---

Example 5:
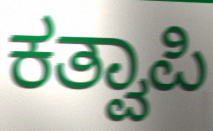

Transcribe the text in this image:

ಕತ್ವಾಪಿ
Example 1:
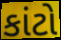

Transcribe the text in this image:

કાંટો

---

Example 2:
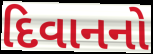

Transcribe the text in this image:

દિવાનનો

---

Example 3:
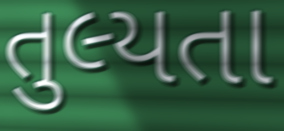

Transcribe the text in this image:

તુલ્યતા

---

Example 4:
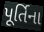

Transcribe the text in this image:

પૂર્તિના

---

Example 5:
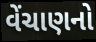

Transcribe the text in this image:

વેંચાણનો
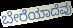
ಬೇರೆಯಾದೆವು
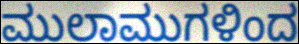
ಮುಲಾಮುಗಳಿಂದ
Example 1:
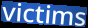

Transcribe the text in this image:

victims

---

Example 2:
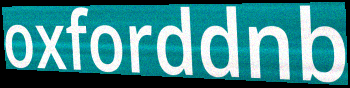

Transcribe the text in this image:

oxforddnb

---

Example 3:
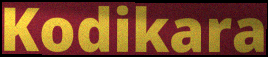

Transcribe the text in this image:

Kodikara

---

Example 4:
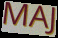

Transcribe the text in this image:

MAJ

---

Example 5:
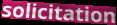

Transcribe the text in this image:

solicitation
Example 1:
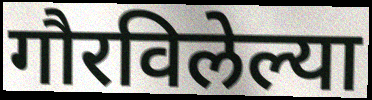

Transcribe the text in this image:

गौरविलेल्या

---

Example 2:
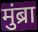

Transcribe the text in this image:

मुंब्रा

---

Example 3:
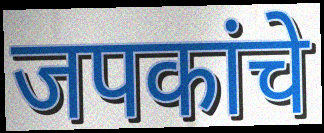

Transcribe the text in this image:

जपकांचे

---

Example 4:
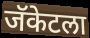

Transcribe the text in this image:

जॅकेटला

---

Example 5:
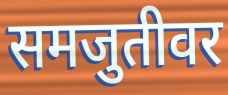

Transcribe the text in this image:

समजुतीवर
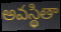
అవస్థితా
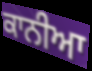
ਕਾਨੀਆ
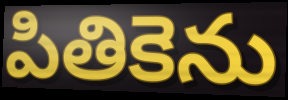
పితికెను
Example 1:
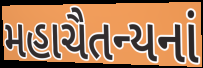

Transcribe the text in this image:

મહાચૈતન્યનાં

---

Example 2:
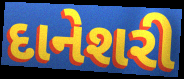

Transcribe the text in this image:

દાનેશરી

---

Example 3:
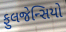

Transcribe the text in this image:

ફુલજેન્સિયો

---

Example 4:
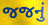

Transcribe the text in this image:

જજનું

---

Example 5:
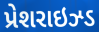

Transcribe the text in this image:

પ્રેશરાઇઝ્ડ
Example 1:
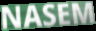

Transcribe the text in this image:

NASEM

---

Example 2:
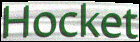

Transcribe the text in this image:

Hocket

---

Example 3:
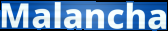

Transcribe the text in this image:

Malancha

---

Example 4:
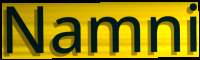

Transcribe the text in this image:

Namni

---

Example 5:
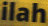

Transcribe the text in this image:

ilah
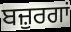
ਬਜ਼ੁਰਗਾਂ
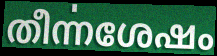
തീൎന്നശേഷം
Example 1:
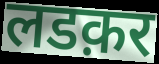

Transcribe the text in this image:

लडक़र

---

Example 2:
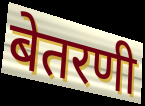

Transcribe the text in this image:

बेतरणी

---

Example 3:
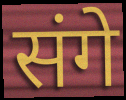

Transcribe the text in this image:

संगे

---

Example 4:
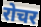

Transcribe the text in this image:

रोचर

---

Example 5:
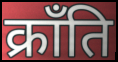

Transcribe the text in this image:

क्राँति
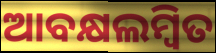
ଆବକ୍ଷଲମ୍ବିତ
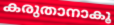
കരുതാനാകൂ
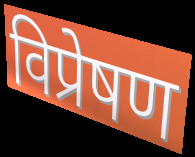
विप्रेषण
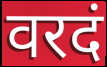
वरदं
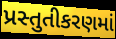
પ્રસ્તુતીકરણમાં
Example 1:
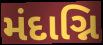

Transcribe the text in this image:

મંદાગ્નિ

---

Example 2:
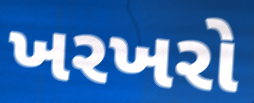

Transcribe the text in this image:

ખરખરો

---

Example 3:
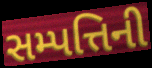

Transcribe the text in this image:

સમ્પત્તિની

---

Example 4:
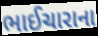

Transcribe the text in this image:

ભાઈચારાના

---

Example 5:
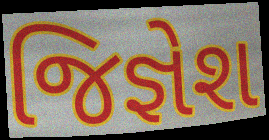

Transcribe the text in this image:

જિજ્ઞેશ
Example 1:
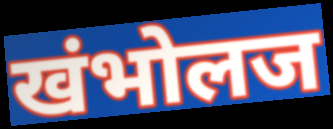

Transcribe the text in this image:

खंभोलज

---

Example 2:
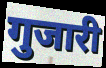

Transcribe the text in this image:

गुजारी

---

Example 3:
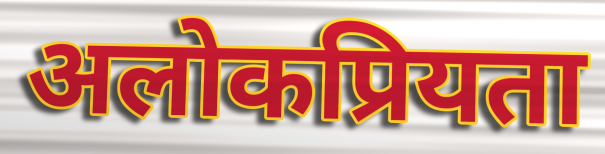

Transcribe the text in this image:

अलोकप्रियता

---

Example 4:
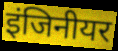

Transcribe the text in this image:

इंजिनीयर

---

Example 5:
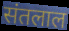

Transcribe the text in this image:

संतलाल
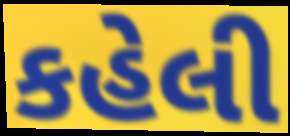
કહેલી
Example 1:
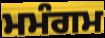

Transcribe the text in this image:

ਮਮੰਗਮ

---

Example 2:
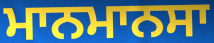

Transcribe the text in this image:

===============

→ TASK
The response should restate the material above word for word and contain no pictures.

→ WRITTEN ANSWER
---

Example 5:

Transcribe the text in this image:

ಕತ್ವಾಪಿ
Example 1:

Transcribe the text in this image:

કાંટો

---

Example 2:

Transcribe the text in this image:

દિવાનનો

---

Example 3:

Transcribe the text in this image:

તુલ્યતા

---

Example 4:

Transcribe the text in this image:

પૂર્તિના

---

Example 5:

Transcribe the text in this image:

વેંચાણનો
ಬೇರೆಯಾದೆವು
ಮುಲಾಮುಗಳಿಂದ
Example 1:

Transcribe the text in this image:

victims

---

Example 2:

Transcribe the text in this image:

oxforddnb

---

Example 3:

Transcribe the text in this image:

Kodikara

---

Example 4:

Transcribe the text in this image:

MAJ

---

Example 5:

Transcribe the text in this image:

solicitation
Example 1:

Transcribe the text in this image:

गौरविलेल्या

---

Example 2:

Transcribe the text in this image:

मुंब्रा

---

Example 3:

Transcribe the text in this image:

जपकांचे

---

Example 4:

Transcribe the text in this image:

जॅकेटला

---

Example 5:

Transcribe the text in this image:

समजुतीवर
అవస్థితా
ਕਾਨੀਆ
పితికెను
Example 1:

Transcribe the text in this image:

મહાચૈતન્યનાં

---

Example 2:

Transcribe the text in this image:

દાનેશરી

---

Example 3:

Transcribe the text in this image:

ફુલજેન્સિયો

---

Example 4:

Transcribe the text in this image:

જજનું

---

Example 5:

Transcribe the text in this image:

પ્રેશરાઇઝ્ડ
Example 1:

Transcribe the text in this image:

NASEM

---

Example 2:

Transcribe the text in this image:

Hocket

---

Example 3:

Transcribe the text in this image:

Malancha

---

Example 4:

Transcribe the text in this image:

Namni

---

Example 5:

Transcribe the text in this image:

ilah
ਬਜ਼ੁਰਗਾਂ
തീൎന്നശേഷം
Example 1:

Transcribe the text in this image:

लडक़र

---

Example 2:

Transcribe the text in this image:

बेतरणी

---

Example 3:

Transcribe the text in this image:

संगे

---

Example 4:

Transcribe the text in this image:

रोचर

---

Example 5:

Transcribe the text in this image:

क्राँति
ଆବକ୍ଷଲମ୍ବିତ
കരുതാനാകൂ
विप्रेषण
वरदं
પ્રસ્તુતીકરણમાં
Example 1:

Transcribe the text in this image:

મંદાગ્નિ

---

Example 2:

Transcribe the text in this image:

ખરખરો

---

Example 3:

Transcribe the text in this image:

સમ્પત્તિની

---

Example 4:

Transcribe the text in this image:

ભાઈચારાના

---

Example 5:

Transcribe the text in this image:

જિજ્ઞેશ
Example 1:

Transcribe the text in this image:

खंभोलज

---

Example 2:

Transcribe the text in this image:

गुजारी

---

Example 3:

Transcribe the text in this image:

अलोकप्रियता

---

Example 4:

Transcribe the text in this image:

इंजिनीयर

---

Example 5:

Transcribe the text in this image:

संतलाल
કહેલી
Example 1:

Transcribe the text in this image:

ਮਮੰਗਮ

---

Example 2:

Transcribe the text in this image:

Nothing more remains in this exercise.